La ligue des flûtistes s’appuie sur des imaginaires très populaires tels que les contes et légendes, les forums sur le web et les fanfictions. Comment avez-vous pensé la circulation de ces imaginaires dans l’espace public entre culture populaire, tradition orale et théâtre ?
La ligue des flûtistes mêle la légende du joueur de flûte de Hamelin et une parodie de la saga Harry Potter, deux récits populaires venant du Moyen-Âge pour le premier, et des années 2000 pour le second. Pour exposer et jouer ce mélange des genres et des époques, je me suis inspirée de la tradition de la cantastoria : un récit illustré d’images et mis en musique. Cela me permet d’une part de « reprendre » l’univers de la fantasy à échelle humaine, racontée de façon artisanale. Par ailleurs, le travail sur les illustrations permet de mettre en scène les outils et les technologies grâce auxquelles circulent ces histoires : un ordinateur et un livre géant servent de support d’images. L’ordinateur et le forum internet peuvent être une métaphore de la place publique. Enfin, le décalage entre les univers et les époques est assumé : ils se rencontrent avec humour et distance, en complicité avec le public.
Dans cette création, la magie a une place importante. Comment s’incarne-t-elle et comment permet-elle de penser notre rapport au monde ?
La magie s’incarne principalement dans la parole : nous invitons l’auditoire à imaginer la magie. Il n’y a pas d’effets spéciaux, ni de tour de magie. Il y a en revanche un instrument de musique qui incarne la magie au sein de La Ligue des flûtistes : la flûte.
« Au travers des flûtes, vous pourrez parler au monde entier, au vent, au feu, à la biche, à l’aigle ou au ver de terre. » dit la Flûte (un personnage de l’histoire).

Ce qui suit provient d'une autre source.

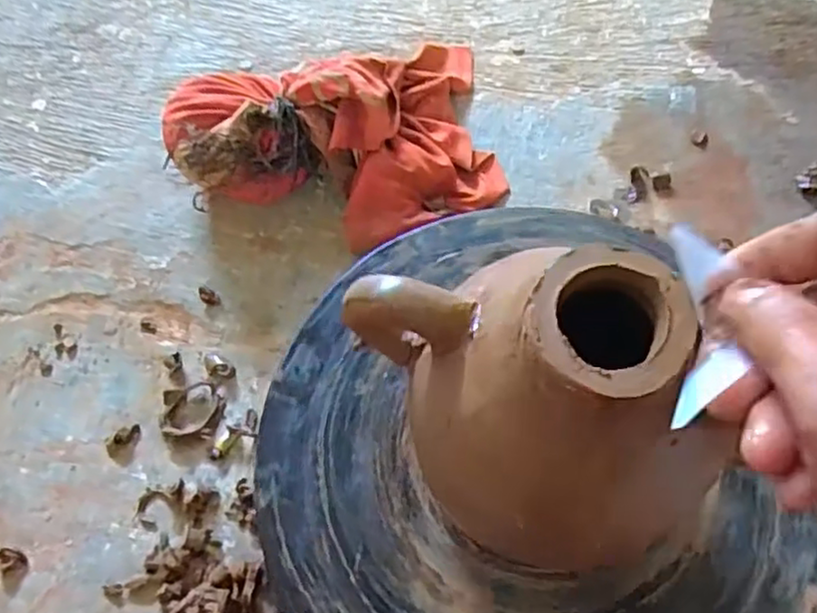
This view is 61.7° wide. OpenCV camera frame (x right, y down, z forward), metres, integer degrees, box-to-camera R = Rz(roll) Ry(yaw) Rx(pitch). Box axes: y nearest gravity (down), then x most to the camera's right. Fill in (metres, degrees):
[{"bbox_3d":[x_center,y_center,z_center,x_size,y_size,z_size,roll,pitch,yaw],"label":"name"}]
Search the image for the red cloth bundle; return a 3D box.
[{"bbox_3d":[-0.055,-0.143,0.578,0.267,0.087,0.182,-16,68,-5],"label":"red cloth bundle"}]

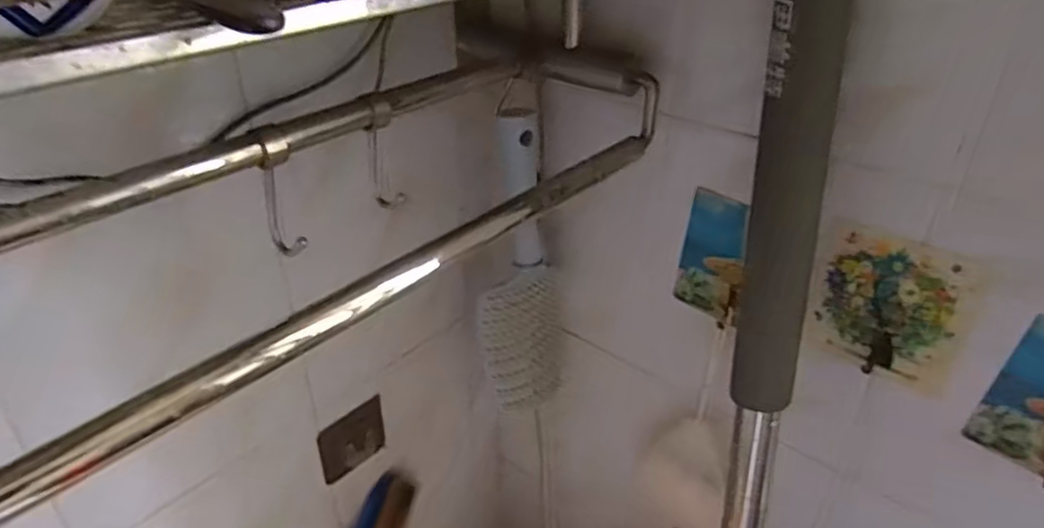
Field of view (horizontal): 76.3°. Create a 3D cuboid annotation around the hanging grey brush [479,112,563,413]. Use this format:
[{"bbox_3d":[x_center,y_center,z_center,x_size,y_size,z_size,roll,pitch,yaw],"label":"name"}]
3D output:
[{"bbox_3d":[0.001,0.011,0.497,0.059,0.244,0.045,1,33,2],"label":"hanging grey brush"}]

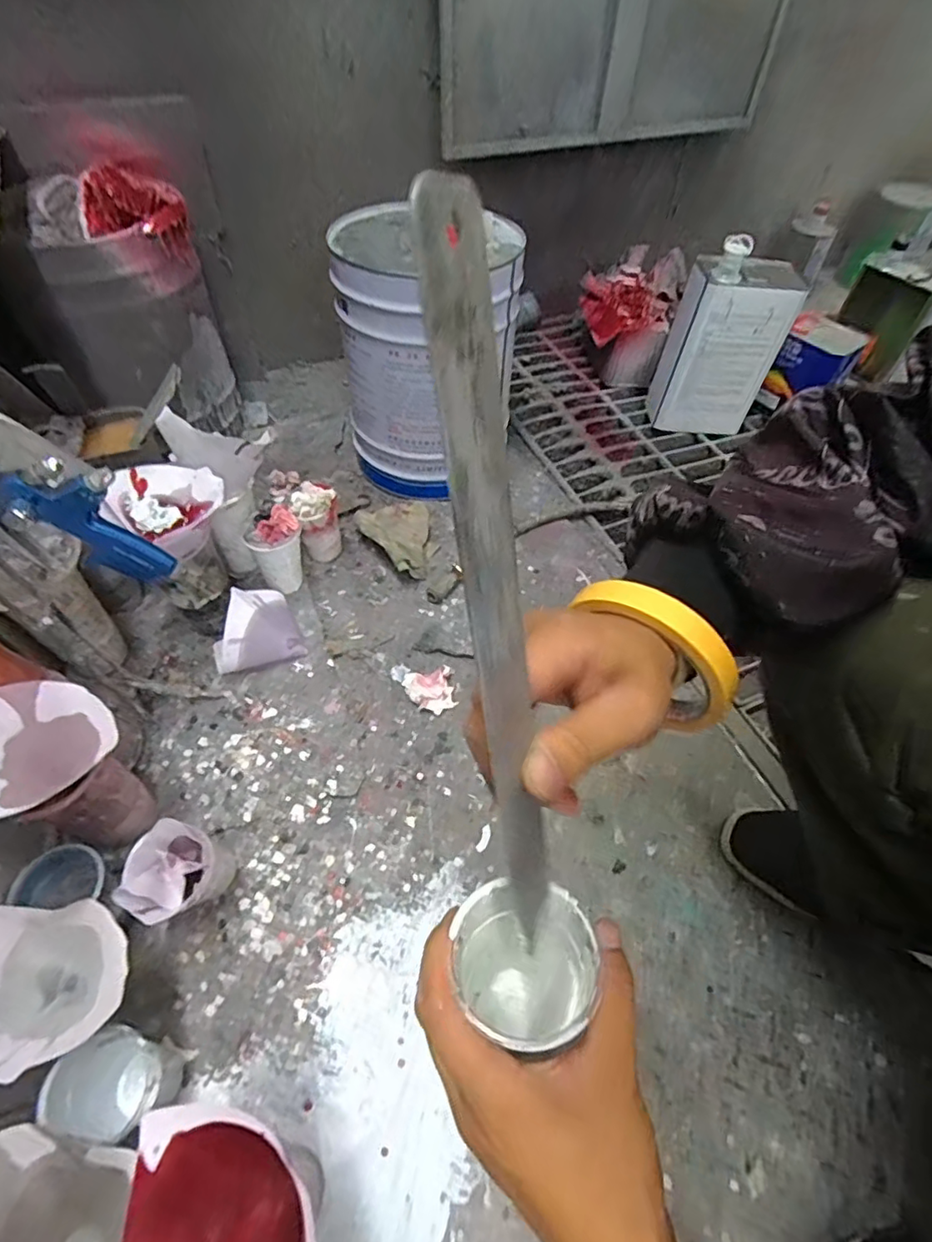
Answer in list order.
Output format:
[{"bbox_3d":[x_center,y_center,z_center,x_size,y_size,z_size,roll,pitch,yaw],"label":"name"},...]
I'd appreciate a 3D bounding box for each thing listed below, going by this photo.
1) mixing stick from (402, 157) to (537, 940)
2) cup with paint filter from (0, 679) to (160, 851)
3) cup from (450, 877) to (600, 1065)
[{"bbox_3d":[0.012,0.014,0.189,0.004,0.253,0.036,10,35,29],"label":"mixing stick"},{"bbox_3d":[-0.368,0.145,0.545,0.109,0.196,0.110,2,53,-2],"label":"cup with paint filter"},{"bbox_3d":[0.027,0.186,0.308,0.070,0.097,0.066,2,53,-2],"label":"cup"}]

Dans le spectacle, cet instrument permet de se questionner sur notre relation aux autres - humains et non-humains - et surtout sur la façon dont on exerce notre pouvoir. Le pouvoir est souvent associé à la domination. Peut-il être une force rationnelle ? Il y a une autre forme de magie qui est explorée dans l’histoire, mais je n’en dis pas plus !
Comment travaillez-vous l’équilibre entre narration, musicalité et adresse au public ?
Nous avons écrit le texte et la musique de façon conjointe avec le compositeur et interprète Félix Masson. Notre envie est de créer de la musicalité dans la parole, avec notamment des passages versifiés, des jeux de mots, et des parties dialoguées dynamiques. Pour cela, la partition est portée par 4 conteur·ses multi-instrumentistes, en adresse directe et en interaction avec le public. Enfin, à la manière des comédies musicales, des airs chantés émergent régulièrement du récit pour faire vibrer l’émotion et incarner les personnages dans notre épopée magique.